↓↓↓

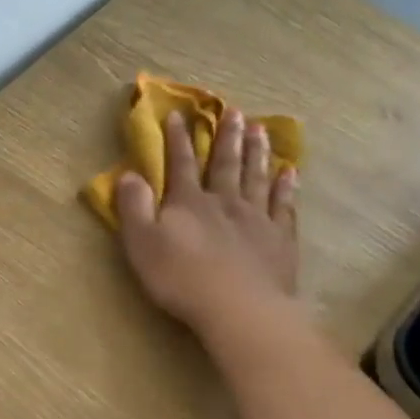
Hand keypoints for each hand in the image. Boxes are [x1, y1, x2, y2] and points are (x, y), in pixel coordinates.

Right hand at [116, 108, 299, 338]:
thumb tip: (128, 174)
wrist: (238, 307)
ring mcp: (256, 218)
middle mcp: (224, 202)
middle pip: (225, 163)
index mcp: (188, 203)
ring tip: (260, 129)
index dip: (177, 139)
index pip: (180, 164)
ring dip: (257, 152)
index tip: (178, 114)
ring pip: (256, 177)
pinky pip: (284, 205)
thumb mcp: (142, 244)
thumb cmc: (181, 278)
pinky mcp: (279, 239)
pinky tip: (290, 172)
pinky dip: (286, 187)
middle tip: (233, 111)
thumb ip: (134, 208)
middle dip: (226, 137)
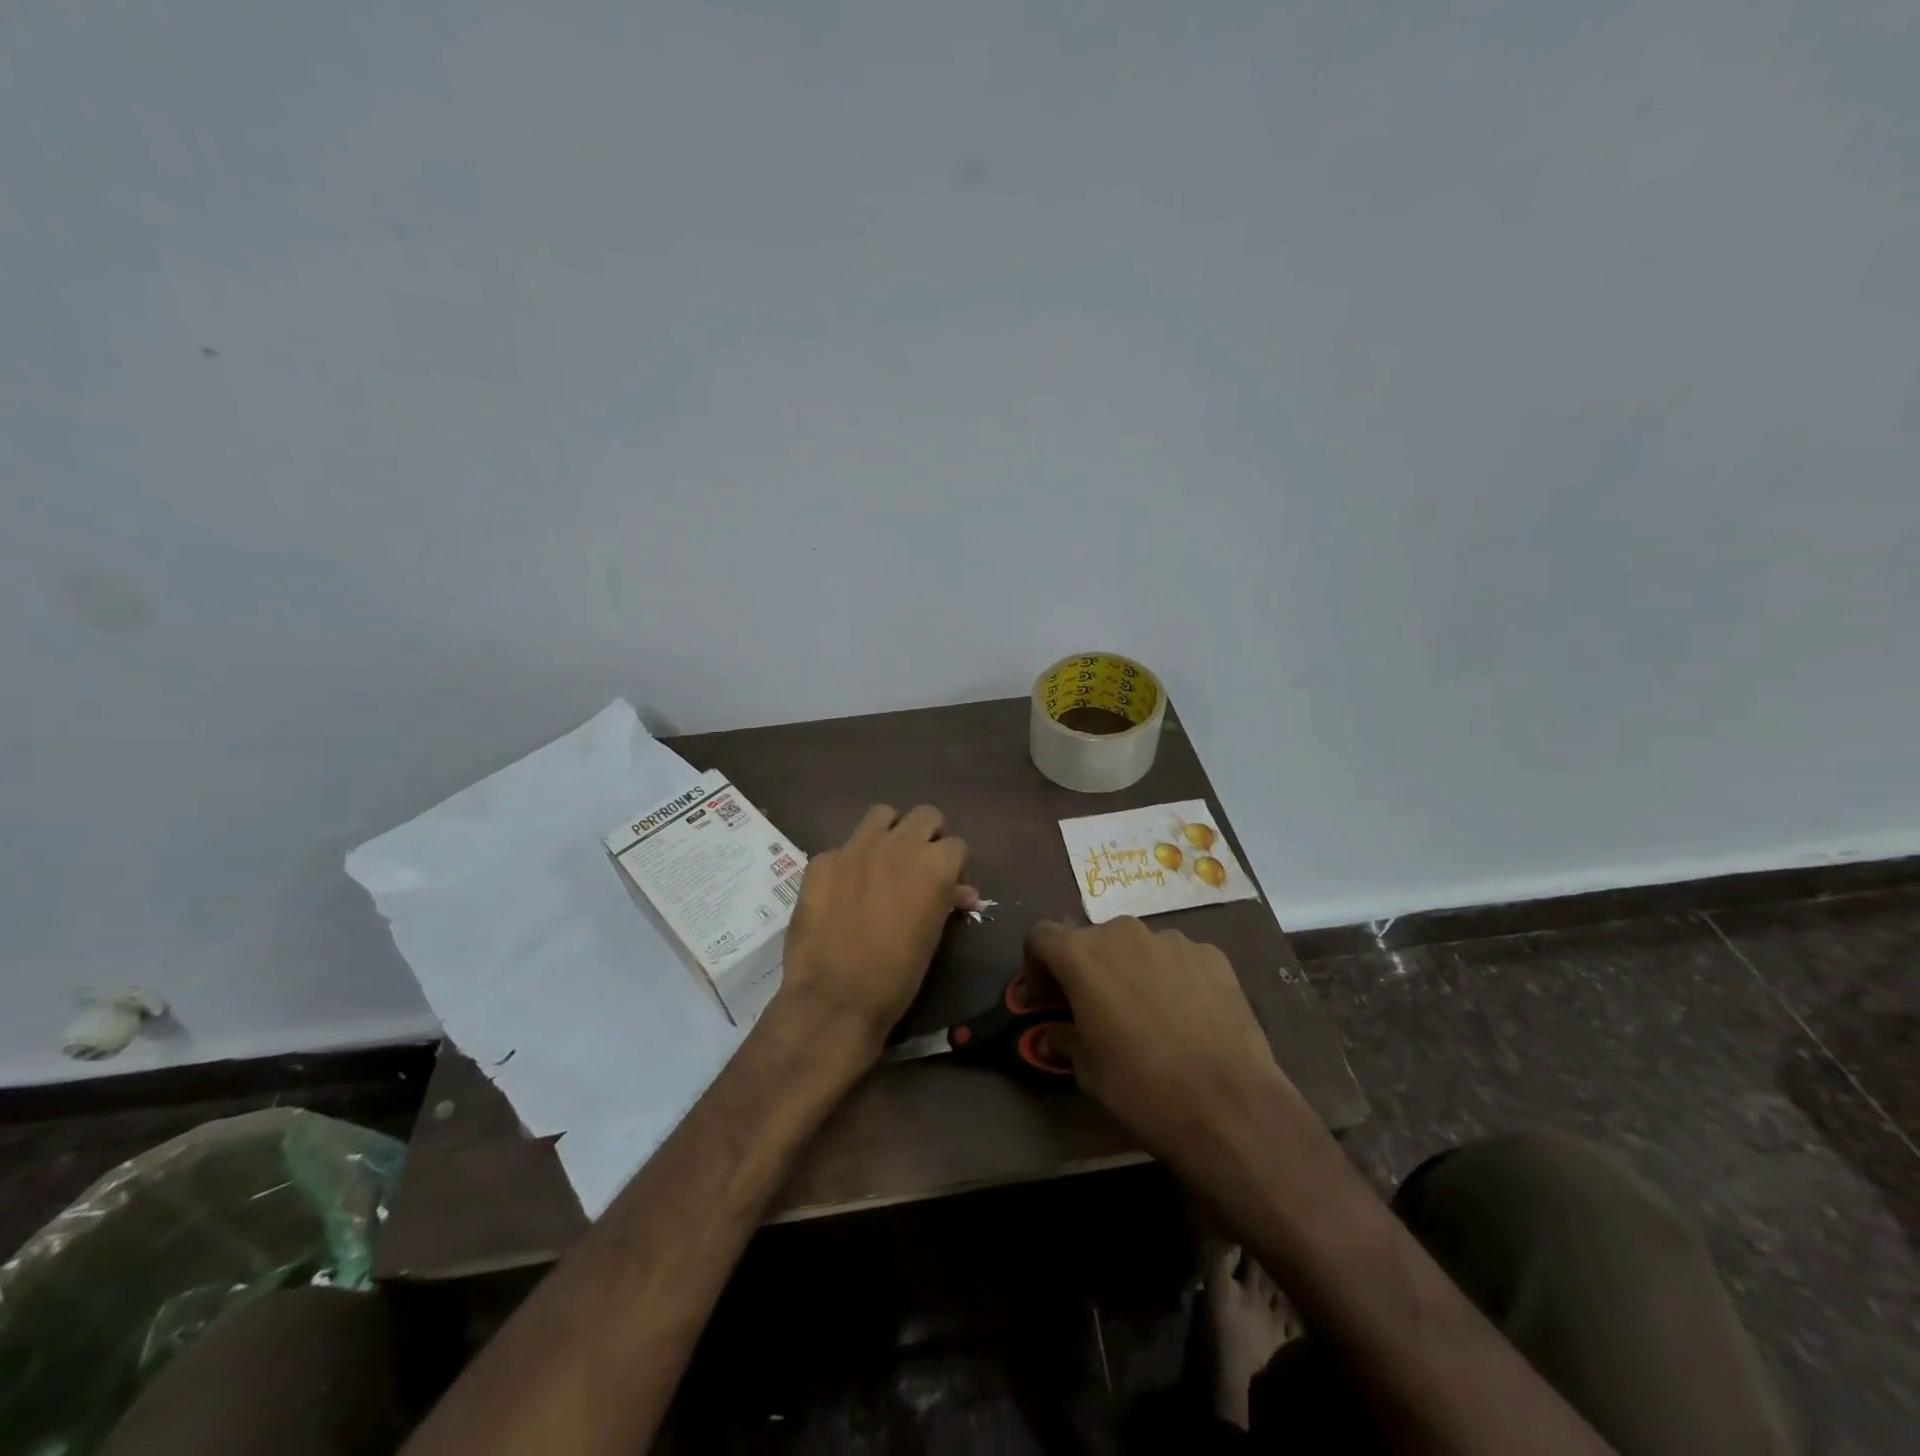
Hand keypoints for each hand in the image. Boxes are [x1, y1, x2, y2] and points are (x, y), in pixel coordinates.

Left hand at [776, 804, 974, 1058]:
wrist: (834, 997)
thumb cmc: (897, 976)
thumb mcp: (933, 938)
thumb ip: (946, 902)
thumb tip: (960, 892)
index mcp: (934, 866)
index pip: (957, 845)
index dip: (953, 866)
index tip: (946, 886)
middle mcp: (899, 845)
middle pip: (925, 816)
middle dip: (927, 836)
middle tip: (918, 865)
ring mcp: (856, 847)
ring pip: (882, 815)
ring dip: (889, 833)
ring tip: (882, 862)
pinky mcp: (823, 859)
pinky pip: (843, 846)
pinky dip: (849, 862)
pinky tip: (842, 890)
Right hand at [1029, 918, 1301, 1163]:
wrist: (1229, 1105)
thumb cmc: (1141, 1088)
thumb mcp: (1087, 1071)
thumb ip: (1065, 1038)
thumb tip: (1057, 1032)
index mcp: (1082, 955)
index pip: (1040, 935)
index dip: (1037, 964)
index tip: (1047, 999)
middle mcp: (1123, 933)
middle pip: (1091, 940)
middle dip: (1087, 969)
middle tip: (1096, 1010)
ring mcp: (1172, 940)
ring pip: (1137, 947)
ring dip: (1131, 971)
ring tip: (1149, 1015)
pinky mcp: (1212, 955)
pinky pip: (1178, 959)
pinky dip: (1172, 978)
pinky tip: (1187, 1017)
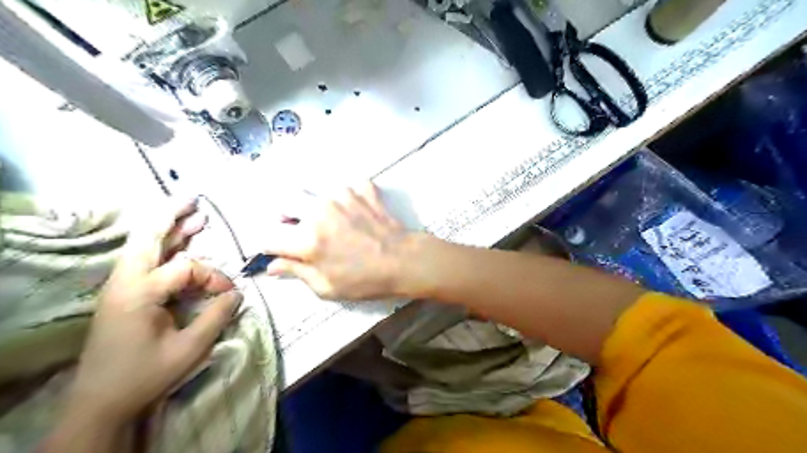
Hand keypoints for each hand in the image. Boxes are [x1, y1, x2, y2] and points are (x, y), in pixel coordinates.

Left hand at [63, 198, 241, 424]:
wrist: (100, 401)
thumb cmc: (145, 374)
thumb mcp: (189, 348)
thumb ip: (216, 316)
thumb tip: (236, 292)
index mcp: (140, 293)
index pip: (186, 268)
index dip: (213, 276)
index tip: (228, 294)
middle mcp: (125, 283)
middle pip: (147, 238)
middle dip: (171, 217)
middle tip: (194, 201)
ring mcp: (120, 287)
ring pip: (143, 246)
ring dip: (168, 229)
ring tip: (191, 214)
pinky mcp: (122, 295)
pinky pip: (143, 260)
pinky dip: (161, 246)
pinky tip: (176, 243)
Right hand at [267, 182, 425, 298]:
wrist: (405, 260)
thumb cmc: (365, 280)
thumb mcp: (326, 287)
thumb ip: (295, 272)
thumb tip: (271, 265)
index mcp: (306, 239)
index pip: (269, 236)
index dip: (271, 245)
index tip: (280, 250)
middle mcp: (318, 210)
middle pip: (284, 202)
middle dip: (285, 216)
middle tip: (300, 229)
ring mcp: (341, 195)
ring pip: (312, 191)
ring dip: (314, 205)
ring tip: (331, 221)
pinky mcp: (361, 188)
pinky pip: (343, 187)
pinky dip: (345, 198)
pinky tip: (355, 212)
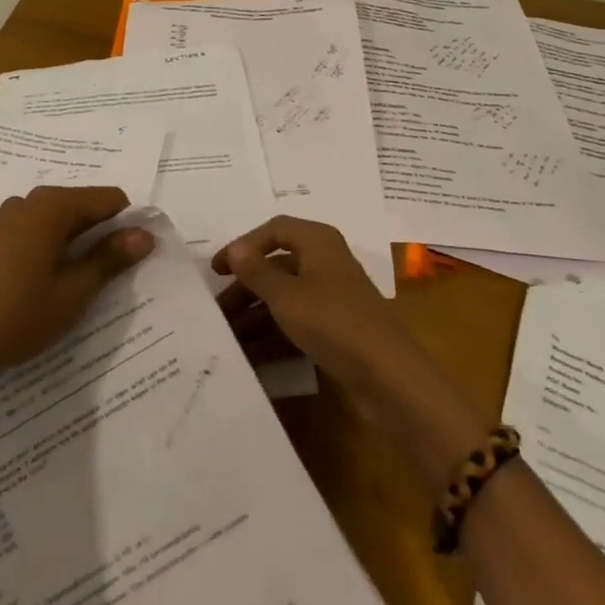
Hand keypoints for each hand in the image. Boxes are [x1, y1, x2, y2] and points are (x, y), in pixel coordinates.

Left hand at [0, 186, 153, 386]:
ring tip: (78, 288)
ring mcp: (9, 218)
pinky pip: (40, 232)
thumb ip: (110, 259)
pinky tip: (48, 286)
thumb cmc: (15, 315)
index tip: (130, 263)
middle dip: (102, 237)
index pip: (110, 199)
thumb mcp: (72, 292)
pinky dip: (54, 251)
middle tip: (107, 281)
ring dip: (78, 247)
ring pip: (62, 222)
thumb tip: (144, 234)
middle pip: (85, 207)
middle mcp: (31, 201)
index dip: (127, 227)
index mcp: (52, 206)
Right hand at [213, 216, 416, 396]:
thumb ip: (257, 271)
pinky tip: (251, 353)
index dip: (244, 245)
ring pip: (286, 296)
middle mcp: (325, 262)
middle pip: (278, 265)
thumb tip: (235, 248)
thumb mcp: (286, 295)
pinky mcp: (336, 327)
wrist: (387, 375)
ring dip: (256, 314)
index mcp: (318, 241)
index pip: (274, 229)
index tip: (217, 270)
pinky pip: (297, 321)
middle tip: (217, 310)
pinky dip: (275, 333)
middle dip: (246, 287)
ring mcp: (332, 296)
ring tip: (227, 336)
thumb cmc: (332, 321)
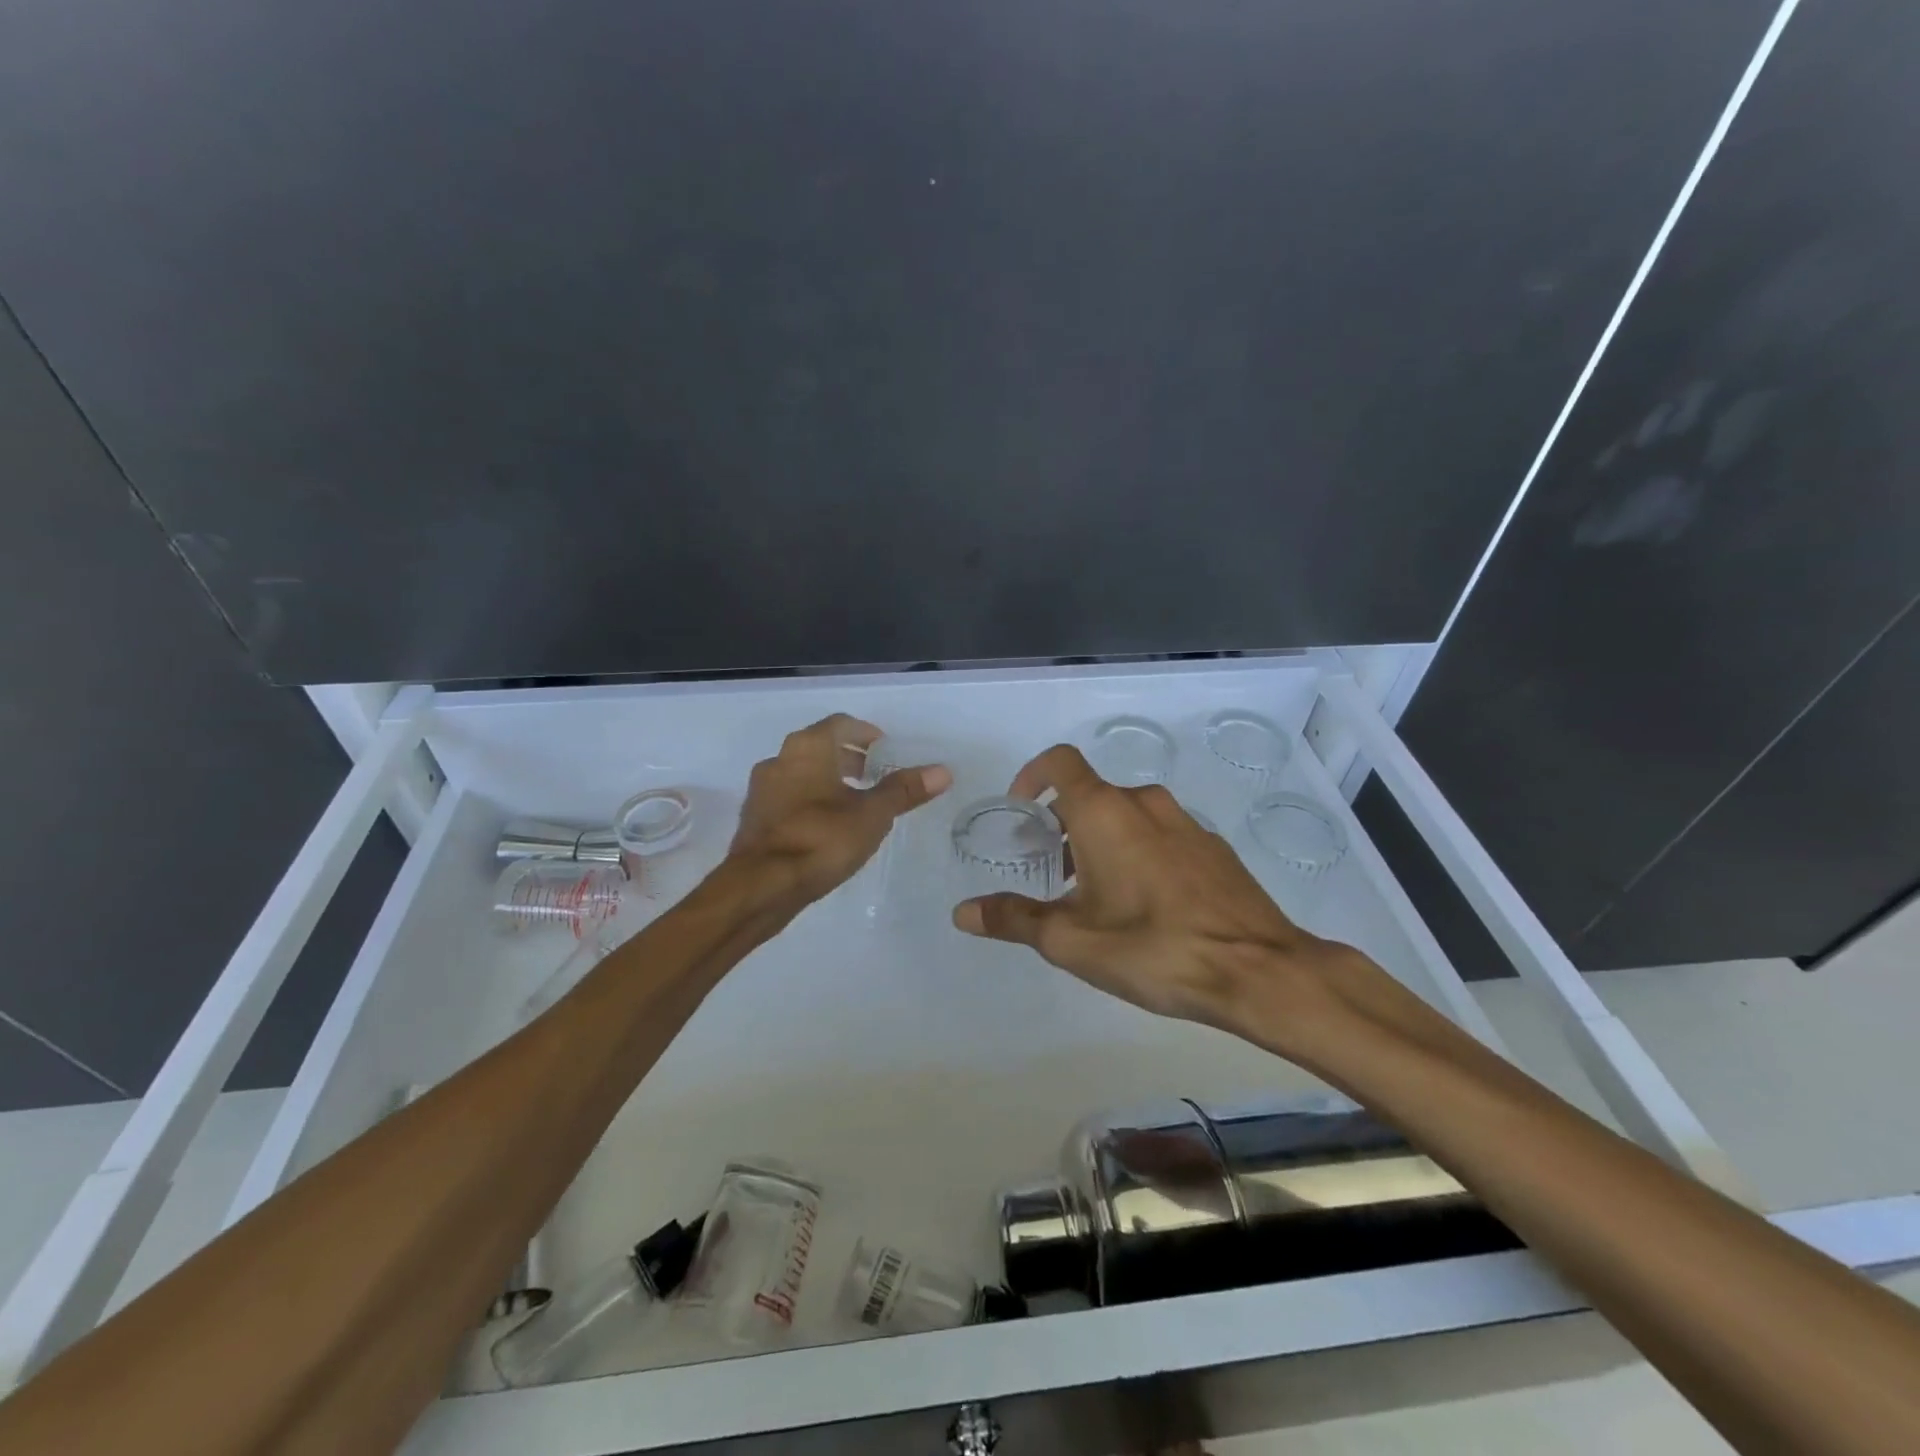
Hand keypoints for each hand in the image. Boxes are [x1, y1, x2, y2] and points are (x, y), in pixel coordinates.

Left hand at [729, 714, 951, 907]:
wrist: (761, 886)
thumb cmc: (821, 839)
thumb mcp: (872, 815)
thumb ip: (904, 790)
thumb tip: (943, 771)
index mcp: (808, 747)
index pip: (841, 724)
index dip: (866, 734)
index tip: (885, 750)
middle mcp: (780, 758)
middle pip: (820, 747)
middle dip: (849, 757)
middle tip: (876, 775)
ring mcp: (762, 789)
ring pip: (802, 773)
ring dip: (828, 780)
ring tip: (856, 803)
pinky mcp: (755, 818)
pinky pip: (789, 798)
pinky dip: (810, 802)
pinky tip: (828, 827)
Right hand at [951, 745, 1356, 1039]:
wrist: (1259, 970)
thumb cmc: (1153, 948)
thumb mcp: (1071, 941)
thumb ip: (1014, 919)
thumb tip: (963, 912)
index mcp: (1104, 811)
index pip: (1059, 762)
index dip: (1032, 776)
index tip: (1021, 811)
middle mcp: (1145, 803)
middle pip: (1091, 794)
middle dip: (1063, 824)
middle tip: (1052, 872)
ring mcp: (1186, 822)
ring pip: (1128, 815)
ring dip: (1101, 840)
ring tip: (1096, 896)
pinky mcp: (1214, 848)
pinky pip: (1162, 835)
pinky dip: (1139, 852)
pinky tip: (1146, 907)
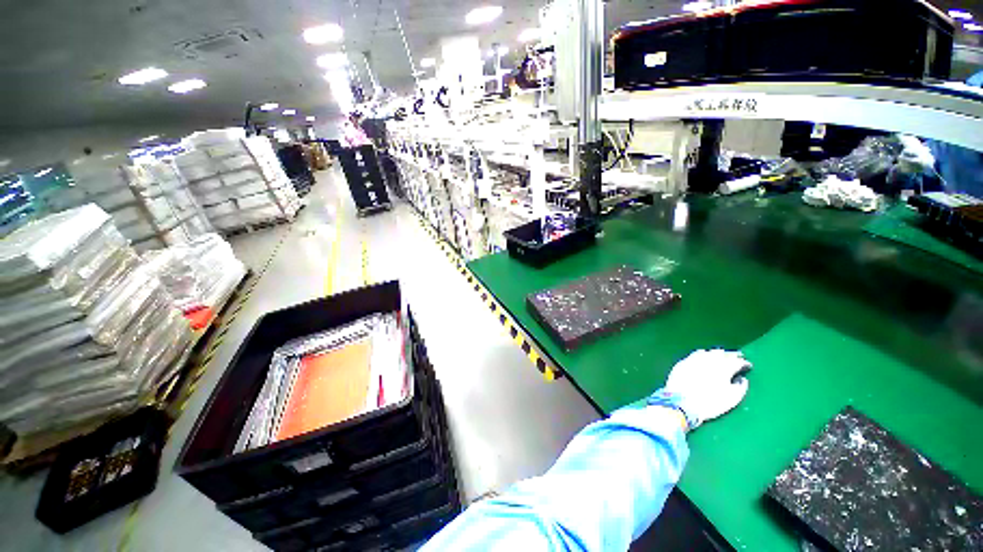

↑↑↑

> **What to do**
What you give back must match the lines from the start of the records through the line that contains "middle dip: (226, 137)", exactly, with the pictures left out.

> **Answer to this task**
Hand keypoints for each hand in the image. Boxes are [x1, y1, x2, y2] and points are (x, y), in pixel coordinates.

Right hand at [116, 108, 299, 338]:
thumb tip: (128, 174)
wrist: (238, 307)
ring mcp: (256, 218)
middle mcp: (224, 202)
middle pip: (225, 163)
index mcp: (188, 203)
ring tip: (260, 129)
index dip: (177, 139)
index pip: (180, 164)
ring dip: (257, 152)
index tip: (178, 114)
ring pip: (256, 177)
pinky pip: (284, 205)
thumb mcp: (142, 244)
thumb cmc: (181, 278)
pinky mcp: (279, 239)
pinky tip: (290, 172)
pinky dip: (286, 187)
middle tip: (233, 111)
thumb ip: (134, 208)
middle dip: (226, 137)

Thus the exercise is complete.